TX Consideration: To build tongue strength the therapist must provide resistance to the tongue/muscle. One method is to use a tongue blade or spoon to push down on the tongue while trying to have the person protrude or lift the tongue, often this might be reflexive.
Guideline for Feeding Assistants in LTC In March 2002, CMS proposed a rule to allow Medicare and Medicaid program to use paid feeding assistants. The federal guidelines dictate a minimum of 8 hours of training in eight specific areas: feeding techniques, assistance with feeding and hydration, communication and interpersonal skills, appropriate responses to resident behavior, safety, and emergency procedures, infection control, resident rights, recognition of changes in residents that are inconsistent with their normal behavior, ands the importance of reporting those changes to the supervisory nurse.
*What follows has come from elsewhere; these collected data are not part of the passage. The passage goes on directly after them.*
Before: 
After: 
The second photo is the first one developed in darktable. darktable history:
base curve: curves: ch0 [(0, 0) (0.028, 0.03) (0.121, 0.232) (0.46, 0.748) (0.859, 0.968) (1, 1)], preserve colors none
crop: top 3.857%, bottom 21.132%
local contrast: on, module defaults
Janet Brown M.S. CCC-SLP, director of Health Care Services in Speech Language Pathology says that ASHA has recommended that Speech Pathologists be identified as a resource to the supervisors of the feeding assistants and to participate is designing state approved training courses. The national no profit consumer advocacy organization for nursing home resident favors more extensive training for certified nursing assistant and registered nurses. ASHA does not plan to take further action on the rule unless members express concern about how it is being implemented. ASHA urges clinicians to find out if feeding assistants are being used in their buildings and offer to consult on their training, and also monitor whether their referrals for dysphagia change as a result of having feeding assistants. Keep ASHA informed.
Banotai, A., New Guidelines for Feeding Assistance in Long-Term Care, Speech-language pathologists have a role in training, ADVANCE, March 8, 2004.